In the early 1970s, Riddle spoke and wrote on women's health, sexuality and sex roles and taught courses on these topics. In 1971, she launched the first BA-granting women's studies program at Richmond College (now the College of Staten Island, City University of New York (CUNY)) and was appointed to the first CUNY affirmative action committee.

She co-founded a feminist counseling service (Alternatives for Women) in 1973 in Tucson, Arizona where she conceptualized the empowerment model used in feminist therapy, and introduced the use of political analysis in psychotherapy.

In the 1990s, Riddle started to advocate for women business owners and helped to organize the first trade missions between Canada and the U.S. for women business owners. She is currently a Research Associate with the University of British Columbia Centre for Women's and Gender Studies where she continues to focus on women services business entrepreneurs.

====Homophobia====
In 1974, Dorothy Riddle was appointed to the American Psychological Association Task Force on the Status of Lesbian and Gay Male Psychologists, leading to APA's official statement in 1975 that homosexuality is not a mental disorder, and their condemnation of the conversion therapy to change a person's sexual orientation from homosexual to heterosexual. The APA's position paved the way for the official change in status of homosexuality from a psychiatric disorder to a lifestyle.

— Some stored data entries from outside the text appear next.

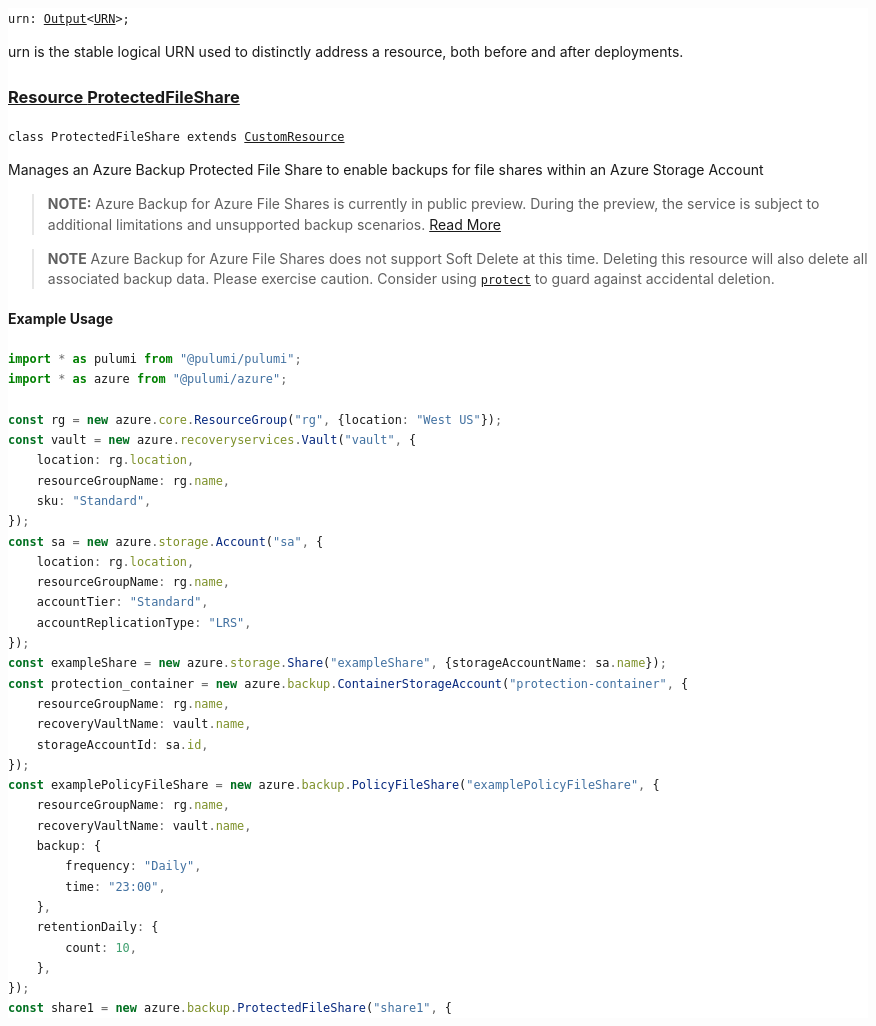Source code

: <pre class="highlight"><code><span class='kd'></span>urn: <a href='/docs/reference/pkg/nodejs/pulumi/pulumi/#Output'>Output</a>&lt;<a href='/docs/reference/pkg/nodejs/pulumi/pulumi/#URN'>URN</a>&gt;;</code></pre>

urn is the stable logical URN used to distinctly address a resource, both before and after
deployments.

<h3 class="pdoc-module-header" id="ProtectedFileShare" data-link-title="ProtectedFileShare">
    <a href="https://github.com/pulumi/pulumi-azure/blob/e017cf62df4615a9a84e768d6370e640838fc2bc/sdk/nodejs/backup/protectedFileShare.ts#L58">
        Resource <strong>ProtectedFileShare</strong>
    </a>
</h3>

<pre class="highlight"><code><span class='kr'>class</span> <span class='nx'>ProtectedFileShare</span> <span class='kr'>extends</span> <a href='/docs/reference/pkg/nodejs/pulumi/pulumi/#CustomResource'>CustomResource</a></code></pre>

Manages an Azure Backup Protected File Share to enable backups for file shares within an Azure Storage Account

> **NOTE:** Azure Backup for Azure File Shares is currently in public preview. During the preview, the service is subject to additional limitations and unsupported backup scenarios. [Read More](https://docs.microsoft.com/en-us/azure/backup/backup-azure-files#limitations-for-azure-file-share-backup-during-preview)

> **NOTE** Azure Backup for Azure File Shares does not support Soft Delete at this time. Deleting this resource will also delete all associated backup data. Please exercise caution. Consider using [`protect`](https://www.pulumi.com/docs/intro/concepts/programming-model/#protect) to guard against accidental deletion.

#### Example Usage

```typescript
import * as pulumi from "@pulumi/pulumi";
import * as azure from "@pulumi/azure";

const rg = new azure.core.ResourceGroup("rg", {location: "West US"});
const vault = new azure.recoveryservices.Vault("vault", {
    location: rg.location,
    resourceGroupName: rg.name,
    sku: "Standard",
});
const sa = new azure.storage.Account("sa", {
    location: rg.location,
    resourceGroupName: rg.name,
    accountTier: "Standard",
    accountReplicationType: "LRS",
});
const exampleShare = new azure.storage.Share("exampleShare", {storageAccountName: sa.name});
const protection_container = new azure.backup.ContainerStorageAccount("protection-container", {
    resourceGroupName: rg.name,
    recoveryVaultName: vault.name,
    storageAccountId: sa.id,
});
const examplePolicyFileShare = new azure.backup.PolicyFileShare("examplePolicyFileShare", {
    resourceGroupName: rg.name,
    recoveryVaultName: vault.name,
    backup: {
        frequency: "Daily",
        time: "23:00",
    },
    retentionDaily: {
        count: 10,
    },
});
const share1 = new azure.backup.ProtectedFileShare("share1", {
```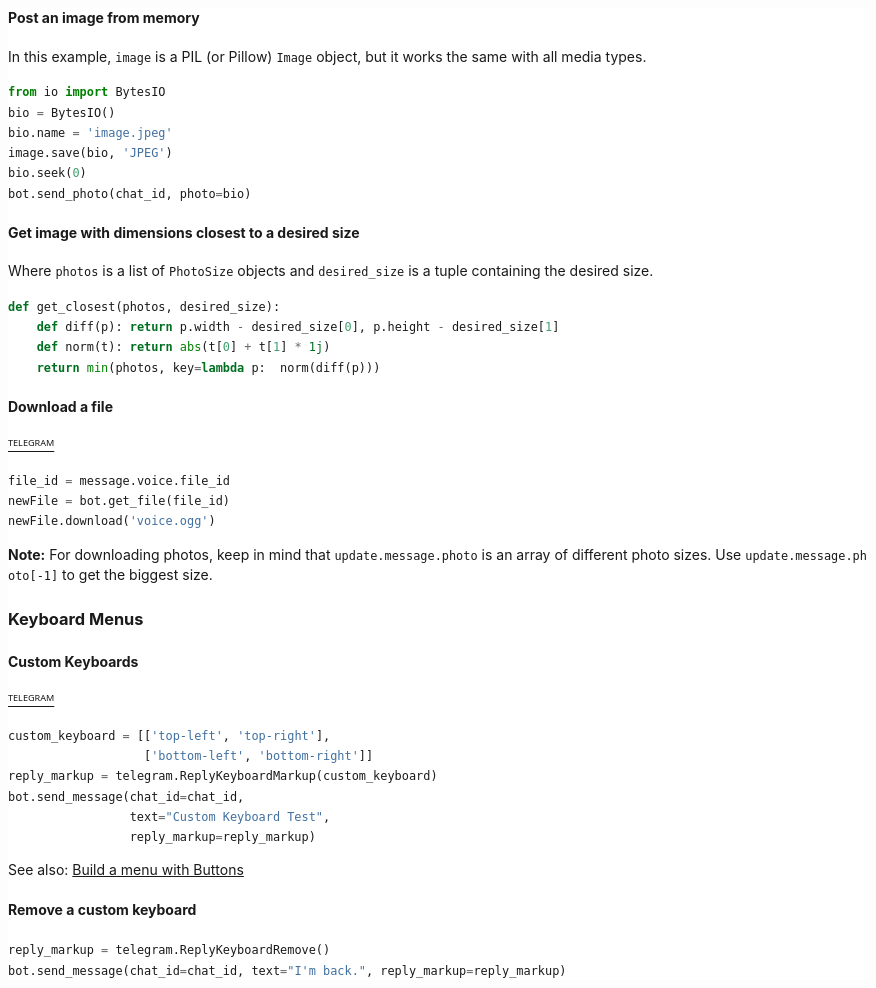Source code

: #### Post an image from memory
In this example, `image` is a PIL (or Pillow) `Image` object, but it works the same with all media types.

```python
from io import BytesIO
bio = BytesIO()
bio.name = 'image.jpeg'
image.save(bio, 'JPEG')
bio.seek(0)
bot.send_photo(chat_id, photo=bio)
```

#### Get image with dimensions closest to a desired size
Where `photos` is a list of `PhotoSize` objects and `desired_size` is a tuple containing the desired size.

```python
def get_closest(photos, desired_size):
    def diff(p): return p.width - desired_size[0], p.height - desired_size[1]
    def norm(t): return abs(t[0] + t[1] * 1j)
    return min(photos, key=lambda p:  norm(diff(p)))
```

#### Download a file
[ᵀᴱᴸᴱᴳᴿᴬᴹ](https://core.telegram.org/bots/api#getfile)

```python
file_id = message.voice.file_id
newFile = bot.get_file(file_id)
newFile.download('voice.ogg')
```

**Note:** For downloading photos, keep in mind that `update.message.photo` is an array of different photo sizes. Use `update.message.photo[-1]` to get the biggest size.

### Keyboard Menus

#### Custom Keyboards
[ᵀᴱᴸᴱᴳᴿᴬᴹ](https://core.telegram.org/bots#keyboards)

```python
custom_keyboard = [['top-left', 'top-right'], 
                   ['bottom-left', 'bottom-right']]
reply_markup = telegram.ReplyKeyboardMarkup(custom_keyboard)
bot.send_message(chat_id=chat_id, 
                 text="Custom Keyboard Test", 
                 reply_markup=reply_markup)
```

See also: [Build a menu with Buttons](#build-a-menu-with-buttons)


#### Remove a custom keyboard

```python
reply_markup = telegram.ReplyKeyboardRemove()
bot.send_message(chat_id=chat_id, text="I'm back.", reply_markup=reply_markup)
```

In parallel with her work on the APA Task Force on the Status of Lesbian and Gay Male Psychologists, Riddle developed a scale for measuring homophobia while a professor in the Psychology Department of the University of Arizona. The tool became known as the Riddle homophobia scale and was adopted by many organizations in anti-discriminatory training and for measuring changes in a range of other social attitudes as well.

Riddle showed in her studies that lesbians, gays and bisexuals have the potential to be positive role models of nontraditional gender roles, individual relationships and individual diversity, she investigated the psychological effects of negative self-image caused by society's stigmatization of homosexuality and the lack of same-sex support systems, and argued that lesbian patients need lesbian psychotherapists free from heterosexual bias to better understand their problems.

====Services====
In 1981, Riddle joined the faculty of the American Graduate School of International Management in Glendale, Arizona where she developed the first courses on international services trade and international services management.

In 1986, she published Service-Led Growth: The Role of the Service Sector in World Development, an analysis of the service sectors of 81 countries at four levels of development. It was the first major study to focus on the critical role of the service sector in economic development and has been widely credited for that.

===Personal life===
In 1993, Riddle immigrated to Canada.

==Recognition==
Riddle is listed in the Who’s Who of American Women, the World Who’s Who of Women, and the International Who's Who of Professionals.